The College of Information Science and Engineering, Xinjiang University, Urumqi, 830046, China.
J Cancer Res Clin Oncol. 2023 Nov;149(17):16075-16086. doi: 10.1007/s00432-023-05223-x. Epub 2023 Sep 12.
The application of deep learning methods to the intelligent diagnosis of diseases has been the focus of intelligent medical research. When dealing with image classification tasks, if the lesion area is small and uneven, the background image involved in the training will affect the ultimate accuracy in determining the extent of the lesion. We did not follow the traditional approach of building an intelligent system to assist physicians in diagnosis from the perspective of CNN models, but instead proposed a pure transformer framework that can be used for diagnostic grading of pathological images.
We propose a Symmetric Mask Pre-Training vision Transformer SMiT model for grading pathological cancer images.
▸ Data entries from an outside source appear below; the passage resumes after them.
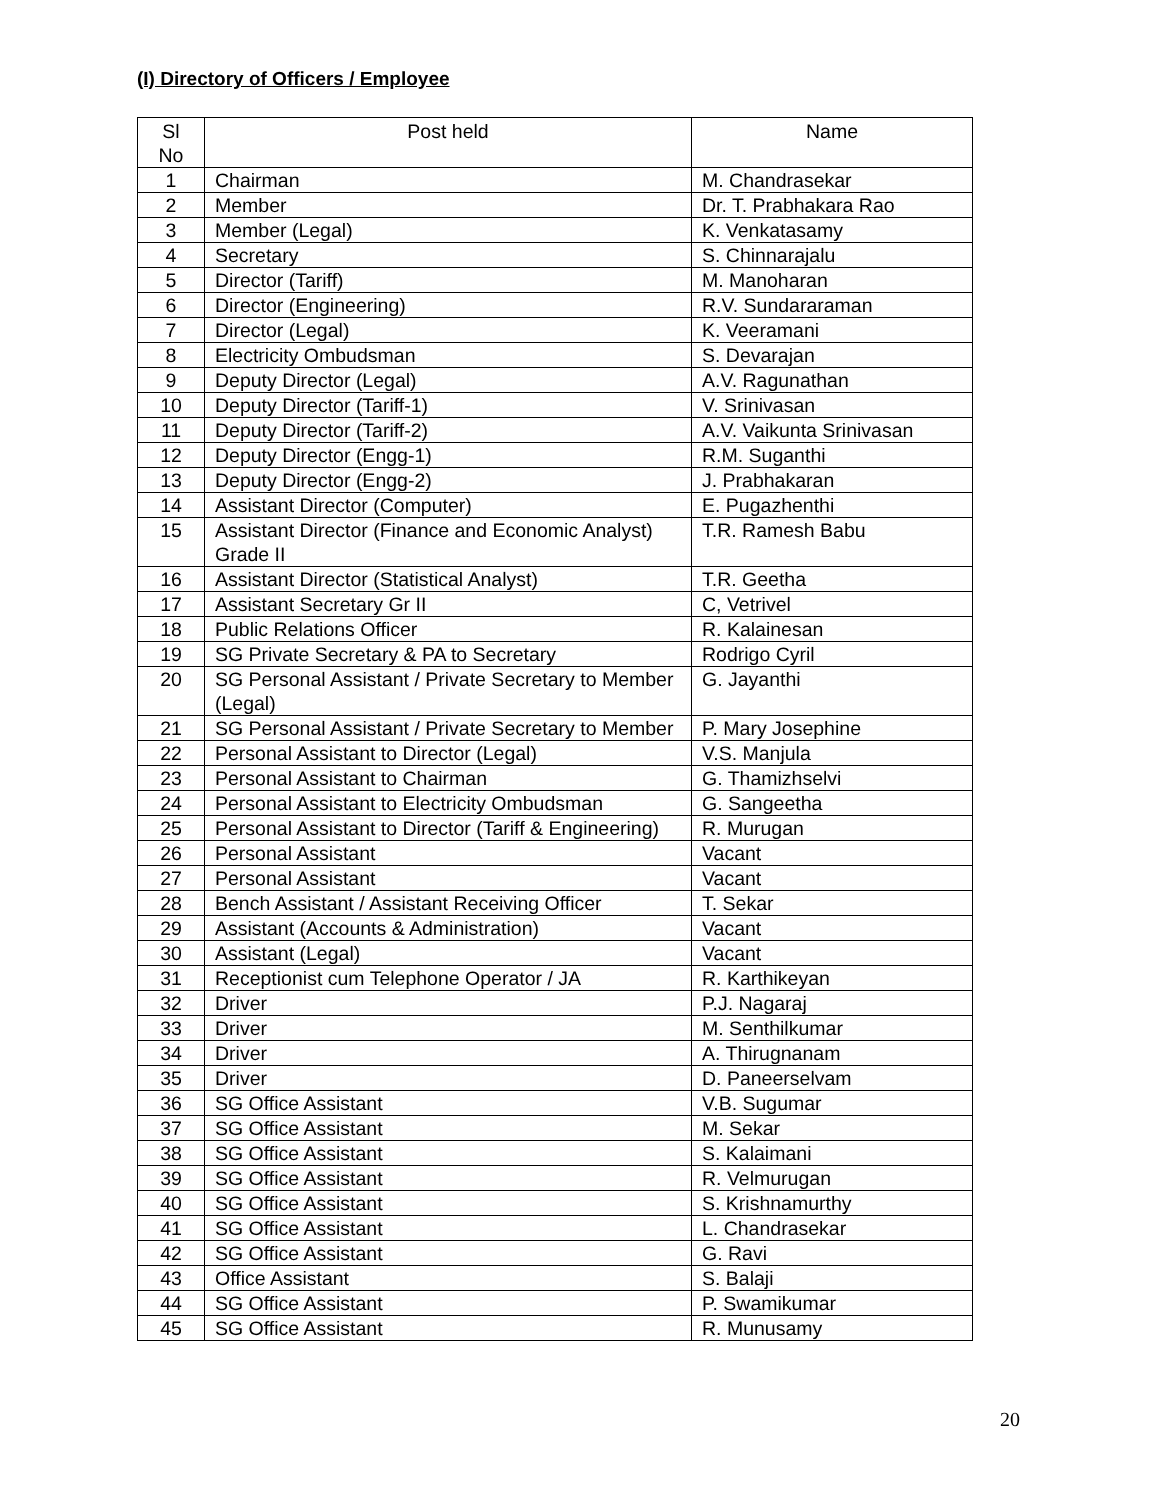(I) Directory of Officers / Employee
| Sl No | Post held | Name |
| --- | --- | --- |
| 1 | Chairman | M. Chandrasekar |
| 2 | Member | Dr. T. Prabhakara Rao |
| 3 | Member (Legal) | K. Venkatasamy |
| 4 | Secretary | S. Chinnarajalu |
| 5 | Director (Tariff) | M. Manoharan |
| 6 | Director (Engineering) | R.V. Sundararaman |
| 7 | Director (Legal) | K. Veeramani |
| 8 | Electricity Ombudsman | S. Devarajan |
| 9 | Deputy Director (Legal) | A.V. Ragunathan |
| 10 | Deputy Director (Tariff-1) | V. Srinivasan |
| 11 | Deputy Director (Tariff-2) | A.V. Vaikunta Srinivasan |
| 12 | Deputy Director (Engg-1) | R.M. Suganthi |
| 13 | Deputy Director (Engg-2) | J. Prabhakaran |
| 14 | Assistant Director (Computer) | E. Pugazhenthi |
| 15 | Assistant Director (Finance and Economic Analyst) Grade II | T.R. Ramesh Babu |
| 16 | Assistant Director (Statistical Analyst) | T.R. Geetha |
| 17 | Assistant Secretary Gr II | C, Vetrivel |
| 18 | Public Relations Officer | R. Kalainesan |
| 19 | SG Private Secretary & PA to Secretary | Rodrigo Cyril |
| 20 | SG Personal Assistant / Private Secretary to Member (Legal) | G. Jayanthi |
| 21 | SG Personal Assistant / Private Secretary to Member | P. Mary Josephine |
| 22 | Personal Assistant to Director (Legal) | V.S. Manjula |
| 23 | Personal Assistant to Chairman | G. Thamizhselvi |
| 24 | Personal Assistant to Electricity Ombudsman | G. Sangeetha |
| 25 | Personal Assistant to Director (Tariff & Engineering) | R. Murugan |
| 26 | Personal Assistant | Vacant |
| 27 | Personal Assistant | Vacant |
| 28 | Bench Assistant / Assistant Receiving Officer | T. Sekar |
| 29 | Assistant (Accounts & Administration) | Vacant |
| 30 | Assistant (Legal) | Vacant |
| 31 | Receptionist cum Telephone Operator / JA | R. Karthikeyan |
| 32 | Driver | P.J. Nagaraj |
| 33 | Driver | M. Senthilkumar |
| 34 | Driver | A. Thirugnanam |
| 35 | Driver | D. Paneerselvam |
| 36 | SG Office Assistant | V.B. Sugumar |
| 37 | SG Office Assistant | M. Sekar |
| 38 | SG Office Assistant | S. Kalaimani |
| 39 | SG Office Assistant | R. Velmurugan |
| 40 | SG Office Assistant | S. Krishnamurthy |
| 41 | SG Office Assistant | L. Chandrasekar |
| 42 | SG Office Assistant | G. Ravi |
| 43 | Office Assistant | S. Balaji |
| 44 | SG Office Assistant | P. Swamikumar |
| 45 | SG Office Assistant | R. Munusamy |
20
SMiT performs a symmetrically identical high probability sparsification of the input image token sequence at the first and last encoder layer positions to pre-train visual transformers, and the parameters of the baseline model are fine-tuned after loading the pre-training weights, allowing the model to concentrate more on extracting detailed features in the lesion region, effectively getting rid of the potential feature dependency problem.
SMiT achieved 92.8% classification accuracy on 4500 histopathological images of colorectal cancer processed by Gaussian filter denoising. We validated the effectiveness and generalizability of this study's methodology on the publicly available diabetic retinopathy dataset APTOS2019 from Kaggle and achieved quadratic Cohen Kappa, accuracy and F1-score of 91.9%, 86.91% and 72.85%, respectively, which were 1-2% better than previous studies based on CNN models.
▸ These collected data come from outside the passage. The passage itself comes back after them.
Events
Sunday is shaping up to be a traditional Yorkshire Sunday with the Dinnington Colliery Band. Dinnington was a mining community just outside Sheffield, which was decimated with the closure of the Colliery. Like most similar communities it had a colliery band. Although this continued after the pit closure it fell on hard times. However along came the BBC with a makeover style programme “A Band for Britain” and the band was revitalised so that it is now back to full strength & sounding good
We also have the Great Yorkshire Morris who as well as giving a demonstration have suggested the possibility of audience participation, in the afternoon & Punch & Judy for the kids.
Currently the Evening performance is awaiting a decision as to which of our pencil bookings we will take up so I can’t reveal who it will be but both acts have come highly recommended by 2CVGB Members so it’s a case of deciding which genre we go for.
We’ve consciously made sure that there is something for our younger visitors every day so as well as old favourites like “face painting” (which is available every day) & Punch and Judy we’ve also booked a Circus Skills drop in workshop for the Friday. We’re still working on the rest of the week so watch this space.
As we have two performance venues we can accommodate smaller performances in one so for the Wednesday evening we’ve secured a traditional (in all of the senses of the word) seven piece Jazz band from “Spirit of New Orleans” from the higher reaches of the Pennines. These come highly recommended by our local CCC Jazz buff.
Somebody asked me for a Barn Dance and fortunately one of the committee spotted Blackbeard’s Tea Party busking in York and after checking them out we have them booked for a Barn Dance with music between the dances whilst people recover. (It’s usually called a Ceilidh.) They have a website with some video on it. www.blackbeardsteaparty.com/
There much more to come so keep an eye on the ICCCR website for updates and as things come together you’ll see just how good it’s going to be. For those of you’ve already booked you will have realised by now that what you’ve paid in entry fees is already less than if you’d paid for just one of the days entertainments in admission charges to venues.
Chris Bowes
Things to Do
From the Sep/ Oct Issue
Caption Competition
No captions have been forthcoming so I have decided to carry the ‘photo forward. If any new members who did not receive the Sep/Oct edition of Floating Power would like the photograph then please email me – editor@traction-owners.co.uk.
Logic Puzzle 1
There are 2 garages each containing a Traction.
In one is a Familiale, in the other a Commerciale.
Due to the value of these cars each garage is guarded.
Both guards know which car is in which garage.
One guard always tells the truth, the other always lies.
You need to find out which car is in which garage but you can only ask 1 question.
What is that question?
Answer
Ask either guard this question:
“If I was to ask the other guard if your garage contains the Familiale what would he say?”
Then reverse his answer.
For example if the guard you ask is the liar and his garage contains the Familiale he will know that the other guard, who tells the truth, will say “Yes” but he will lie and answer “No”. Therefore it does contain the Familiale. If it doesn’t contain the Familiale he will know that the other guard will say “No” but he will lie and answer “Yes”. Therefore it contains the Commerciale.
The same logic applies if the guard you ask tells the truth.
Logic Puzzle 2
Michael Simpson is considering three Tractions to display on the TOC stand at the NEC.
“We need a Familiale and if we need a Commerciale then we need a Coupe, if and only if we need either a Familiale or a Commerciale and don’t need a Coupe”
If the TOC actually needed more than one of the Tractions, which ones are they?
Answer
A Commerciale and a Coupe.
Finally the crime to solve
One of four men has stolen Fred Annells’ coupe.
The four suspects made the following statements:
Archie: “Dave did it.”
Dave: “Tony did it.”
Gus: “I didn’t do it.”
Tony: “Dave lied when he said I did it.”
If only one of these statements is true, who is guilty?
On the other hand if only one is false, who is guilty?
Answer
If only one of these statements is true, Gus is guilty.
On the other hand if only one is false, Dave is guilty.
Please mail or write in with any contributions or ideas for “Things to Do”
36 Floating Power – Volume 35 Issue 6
SMiT uses a simpler strategy to achieve better results to assist physicians in making accurate clinical decisions, which can be an inspiration for making good use of the visual transformers in the field of medical imaging.
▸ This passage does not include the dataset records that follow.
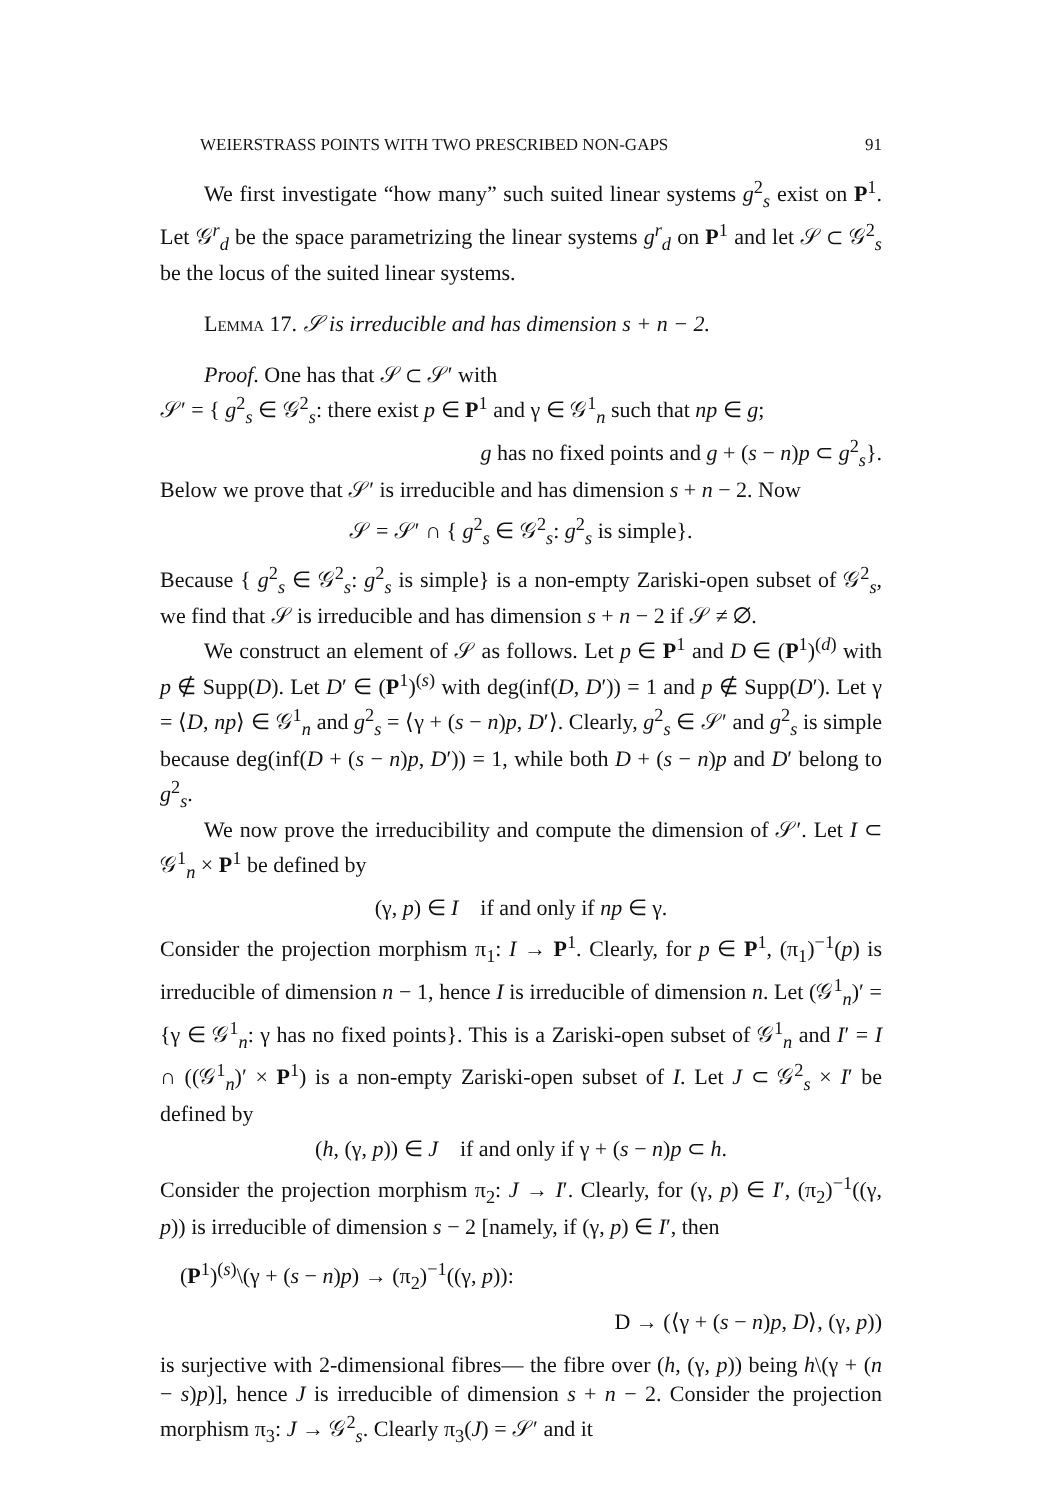WEIERSTRASS POINTS WITH TWO PRESCRIBED NON-GAPS 91
We first investigate “how many” such suited linear systems g<sup>2</sup><sub>s</sub> exist on P<sup>1</sup>. Let 𝒢<sup>r</sup><sub>d</sub> be the space parametrizing the linear systems g<sup>r</sup><sub>d</sub> on P<sup>1</sup> and let 𝒮 ⊂ 𝒢<sup>2</sup><sub>s</sub> be the locus of the suited linear systems.
Lemma 17. 𝒮 is irreducible and has dimension s + n − 2.
Proof. One has that 𝒮 ⊂ 𝒮′ with
𝒮′ = { g<sup>2</sup><sub>s</sub> ∈ 𝒢<sup>2</sup><sub>s</sub>: there exist p ∈ P<sup>1</sup> and γ ∈ 𝒢<sup>1</sup><sub>n</sub> such that np ∈ g;
g has no fixed points and g + (s − n)p ⊂ g<sup>2</sup><sub>s</sub>}.
Below we prove that 𝒮′ is irreducible and has dimension s + n − 2. Now
𝒮 = 𝒮′ ∩ { g<sup>2</sup><sub>s</sub> ∈ 𝒢<sup>2</sup><sub>s</sub>: g<sup>2</sup><sub>s</sub> is simple}.
Because { g<sup>2</sup><sub>s</sub> ∈ 𝒢<sup>2</sup><sub>s</sub>: g<sup>2</sup><sub>s</sub> is simple} is a non-empty Zariski-open subset of 𝒢<sup>2</sup><sub>s</sub>, we find that 𝒮 is irreducible and has dimension s + n − 2 if 𝒮 ≠ ∅.
We construct an element of 𝒮 as follows. Let p ∈ P<sup>1</sup> and D ∈ (P<sup>1</sup>)<sup>(d)</sup> with p ∉ Supp(D). Let D′ ∈ (P<sup>1</sup>)<sup>(s)</sup> with deg(inf(D, D′)) = 1 and p ∉ Supp(D′). Let γ = ⟨D, np⟩ ∈ 𝒢<sup>1</sup><sub>n</sub> and g<sup>2</sup><sub>s</sub> = ⟨γ + (s − n)p, D′⟩. Clearly, g<sup>2</sup><sub>s</sub> ∈ 𝒮′ and g<sup>2</sup><sub>s</sub> is simple because deg(inf(D + (s − n)p, D′)) = 1, while both D + (s − n)p and D′ belong to g<sup>2</sup><sub>s</sub>.
We now prove the irreducibility and compute the dimension of 𝒮′. Let I ⊂ 𝒢<sup>1</sup><sub>n</sub> × P<sup>1</sup> be defined by
(γ, p) ∈ I if and only if np ∈ γ.
Consider the projection morphism π<sub>1</sub>: I → P<sup>1</sup>. Clearly, for p ∈ P<sup>1</sup>, (π<sub>1</sub>)<sup>−1</sup>(p) is irreducible of dimension n − 1, hence I is irreducible of dimension n. Let (𝒢<sup>1</sup><sub>n</sub>)′ = {γ ∈ 𝒢<sup>1</sup><sub>n</sub>: γ has no fixed points}. This is a Zariski-open subset of 𝒢<sup>1</sup><sub>n</sub> and I′ = I ∩ ((𝒢<sup>1</sup><sub>n</sub>)′ × P<sup>1</sup>) is a non-empty Zariski-open subset of I. Let J ⊂ 𝒢<sup>2</sup><sub>s</sub> × I′ be defined by
(h, (γ, p)) ∈ J if and only if γ + (s − n)p ⊂ h.
Consider the projection morphism π<sub>2</sub>: J → I′. Clearly, for (γ, p) ∈ I′, (π<sub>2</sub>)<sup>−1</sup>((γ, p)) is irreducible of dimension s − 2 [namely, if (γ, p) ∈ I′, then
(P<sup>1</sup>)<sup>(s)</sup>\(γ + (s − n)p) → (π<sub>2</sub>)<sup>−1</sup>((γ, p)):
D → (⟨γ + (s − n)p, D⟩, (γ, p))
is surjective with 2-dimensional fibres— the fibre over (h, (γ, p)) being h\(γ + (n − s)p)], hence J is irreducible of dimension s + n − 2. Consider the projection morphism π<sub>3</sub>: J → 𝒢<sup>2</sup><sub>s</sub>. Clearly π<sub>3</sub>(J) = 𝒮′ and it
深度学习方法在疾病智能诊断中的应用一直是智能医学研究的焦点。在处理图像分类任务时,如果病变区域小且不均匀,训练中涉及的背景图像会影响最终确定病变程度的准确性。我们没有从 CNN 模型的角度遵循传统的方法来构建智能系统以协助医生进行诊断,而是提出了一种纯粹的变压器框架,可用于对病理图像进行诊断分级。
我们提出了一种用于分级病理癌症图像的对称掩模预训练视觉 Transformer SMiT 模型。SMiT 在第一个和最后一个编码器层位置对输入图像标记序列执行对称相同的高概率稀疏化,以预训练视觉 Transformer,并且在加载预训练权重后对基线模型的参数进行微调,使模型能够更专注于提取病变区域的详细特征,有效地摆脱潜在的特征依赖问题。
SMiT 在经过高斯滤波降噪处理的 4500 张结直肠癌组织病理学图像上实现了 92.8%的分类准确率。我们在 Kaggle 上提供的公开可用的糖尿病视网膜病变数据集 APTOS2019 上验证了这项研究方法的有效性和通用性,分别达到了 91.9%、86.91%和 72.85%的二次科恩 Kappa、准确率和 F1 得分,比以前基于 CNN 模型的研究高出 1-2%。
SMiT 采用更简单的策略来实现更好的结果,以协助医生做出准确的临床决策,这可为充分利用医学影像领域的视觉 Transformer 提供启示。